I had a post written for today. I wrote it partly on Wednesday night, and partly in the very early hours of Thursday morning, while staring out my hotel window at the skyline of downtown Vancouver.
It’s a good post, it really is. It has a joke about a finding love with a purple alien and a Swedish Ivy Plant. (Now that I have re-typed that line, it may be funnier in the context of the post I wrote. Moving on)
Anyway, you will have to believe me that it’s true and real and funny because last night I realized that I can’t publish it. I am a story teller, and that means I must only tell my tales. Sometimes it’s easy – I tell you the story of flying on the float plane or how I spent my day. Some times it is my reaction to things, or my reflections on things and that’s ok, because while there are other characters, the story stays with me and I don’t invade their privacy.
Maybe I will have a larger role to play in this story some time in the future.
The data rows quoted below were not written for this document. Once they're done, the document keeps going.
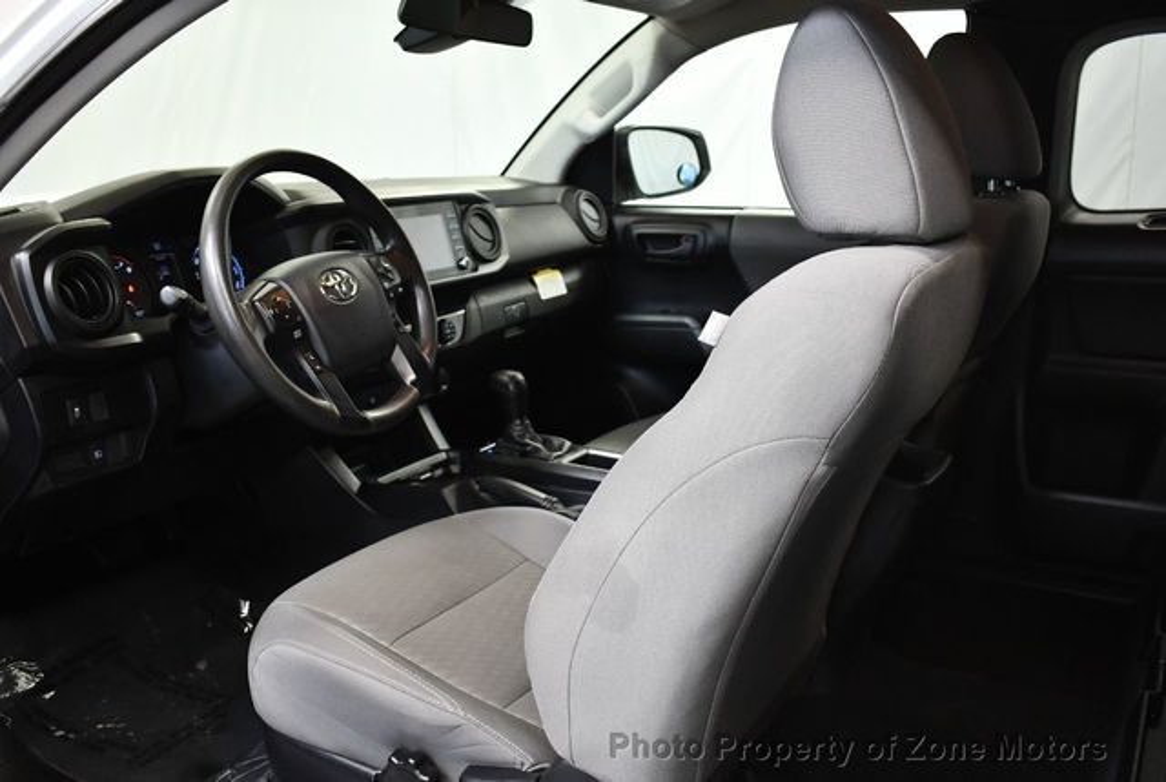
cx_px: 583
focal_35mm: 36
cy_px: 391
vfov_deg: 37.0
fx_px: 1168
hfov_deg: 53.1
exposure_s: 1/125
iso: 2200
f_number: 3.5
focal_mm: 18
I really care about the main characters in the story and I am really rooting for them to be happy, but I think we are only about mid-way through the plot. I’m waiting in the wings, yearning to be on stage because I think that when I hit the stage we will be closer to the moment they live happily ever after.
It’s not my story yet. I’m only a secondary character.
This is hard because I love the person on centre stage a lot, and I want them to be happy, but I can’t help them from where I am, and I can’t move until I hear my cue.
And so yes, I could publish the post, and it might feel a bit better to publish the post because it would feel like I was moving the action forward, except not only am I not a main character, I’m especially not the director, and this is not my story.
So, this is me. In the wings. And from here, I will affirm: Truth is often better than secrecy. Understanding is better than intolerance. Love is always better than judgement. There are many ways to be happy and not enough happiness in the world and I will not judge on how others find happiness.